Station IV: Christ meets His Mother. Photo: Leonard Porter

The directional impulses begin at Station I with Pilate’s sharp left-ward gesture energizing the symmetrical composition, and they continue moving to the left with the angling of both Christ and the cross in II-VII. At VII and VIII—the juncture between the two aisles—the centurion’s agitated horse redirects our attention across the nave. The progression then continues the leftward path until, in Christ’s final hours at X-XIV, it regains a symmetrical stasis. The expressive energy rises and falls in keeping with the dramatic intensity of the individual vignettes. Thus the cruelest moments of the Passion are marked by the most excited gestures while the Crucifixion (XII) and Entombment (XIV) are the calmest.

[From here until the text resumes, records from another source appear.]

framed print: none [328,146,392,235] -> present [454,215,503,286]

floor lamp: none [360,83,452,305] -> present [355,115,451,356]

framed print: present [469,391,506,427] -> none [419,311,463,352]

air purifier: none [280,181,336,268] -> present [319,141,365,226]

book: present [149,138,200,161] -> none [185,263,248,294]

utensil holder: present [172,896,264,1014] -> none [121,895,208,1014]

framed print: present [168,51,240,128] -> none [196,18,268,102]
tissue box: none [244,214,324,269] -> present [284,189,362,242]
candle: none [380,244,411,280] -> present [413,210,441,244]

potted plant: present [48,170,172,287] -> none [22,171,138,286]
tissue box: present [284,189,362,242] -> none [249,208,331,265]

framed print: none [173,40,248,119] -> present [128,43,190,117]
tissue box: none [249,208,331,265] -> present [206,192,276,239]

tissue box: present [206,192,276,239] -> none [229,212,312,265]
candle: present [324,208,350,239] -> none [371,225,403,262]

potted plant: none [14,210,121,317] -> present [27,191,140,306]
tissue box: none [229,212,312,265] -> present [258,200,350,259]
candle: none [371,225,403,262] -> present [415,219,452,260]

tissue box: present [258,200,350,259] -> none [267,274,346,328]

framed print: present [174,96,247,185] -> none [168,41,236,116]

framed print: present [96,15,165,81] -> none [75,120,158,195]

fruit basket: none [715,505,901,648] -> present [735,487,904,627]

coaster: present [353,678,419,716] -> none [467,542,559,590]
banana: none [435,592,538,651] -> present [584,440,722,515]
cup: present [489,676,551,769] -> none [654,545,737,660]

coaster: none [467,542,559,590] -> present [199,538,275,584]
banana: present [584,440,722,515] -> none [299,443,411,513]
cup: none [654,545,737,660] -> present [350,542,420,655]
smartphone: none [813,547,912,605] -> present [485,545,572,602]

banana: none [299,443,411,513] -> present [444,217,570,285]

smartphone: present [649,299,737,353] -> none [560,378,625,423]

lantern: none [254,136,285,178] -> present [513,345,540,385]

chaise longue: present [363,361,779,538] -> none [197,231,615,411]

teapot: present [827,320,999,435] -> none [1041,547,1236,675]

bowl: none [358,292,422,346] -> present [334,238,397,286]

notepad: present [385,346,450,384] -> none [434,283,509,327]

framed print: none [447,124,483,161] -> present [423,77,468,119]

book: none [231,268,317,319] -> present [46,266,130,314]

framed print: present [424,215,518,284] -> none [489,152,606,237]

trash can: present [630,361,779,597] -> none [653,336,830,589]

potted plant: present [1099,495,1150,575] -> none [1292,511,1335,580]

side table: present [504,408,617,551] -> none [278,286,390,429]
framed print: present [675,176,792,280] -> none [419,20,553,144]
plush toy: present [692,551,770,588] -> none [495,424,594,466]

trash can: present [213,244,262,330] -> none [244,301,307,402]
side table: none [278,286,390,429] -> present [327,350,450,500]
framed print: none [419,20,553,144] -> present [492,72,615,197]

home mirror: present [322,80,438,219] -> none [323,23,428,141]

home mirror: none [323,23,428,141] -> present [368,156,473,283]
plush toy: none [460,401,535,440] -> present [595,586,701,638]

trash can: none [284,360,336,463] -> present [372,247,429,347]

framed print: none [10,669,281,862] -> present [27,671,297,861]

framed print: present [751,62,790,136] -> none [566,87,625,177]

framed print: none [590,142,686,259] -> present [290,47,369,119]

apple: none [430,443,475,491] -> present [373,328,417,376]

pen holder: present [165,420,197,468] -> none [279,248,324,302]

Station XIV: The Entombment. Photo: Leonard Porter

The artist’s use of color brings focus to the movement of his compositions. Christ is depicted in the first Station wearing a claret-colored tunic that visually defers to Pilate’s white robe. After this initial appearance, he then appears in vivid red and blue vestments that stand out sharply against the dark setting and earthy-toned accessory figures. From X-XIII, he appears in a white loincloth and has a lighter complexion than do his adversaries. Finally in Station XIV, he is fully wrapped in a luminous white shroud while his extended right arm echoes Pilate’s gesture in Station I but points now toward the high altar, the source of the illumination for the entire cycle. Color also plays a role in drawing our attention to the Virgin Mary—garbed in dark blue in IV, XIII, and XIV—and Mary Magdalene—in red, yellow, and green in IV, XII, and XIII. Finally, the color of the sky reflects the accelerating sense of tumult and tragedy as it turns from blue to partially cloudy, to darkly stormy, before concluding with the blackness that attends the Crucifixion, Deposition, and Entombment (XII-XIV).

Viewed altogether, Porter’s Stations are characterized by a rational and disciplined energy that, on the one hand, couples an empirical eye—capable, for example, of capturing the increasing graininess of the cross as it weathers abuses of its own—and on the other, a predisposition to long-standing principles of classical art that include the quotation of earlier works of architecture and sculpture. The artist’s style has strong affinities to the late Renaissance and early seventeenth-century expressive mode known to an earlier generation of art historians as the Classic-Baroque. Porter’s work is certainly historically informed, but it is neither mindlessly derivative nor sentimentally nostalgic. His Stations breathe new life into a seemingly forgotten idiom, and do so with a unique sense of thoughtful and spirited grandeur.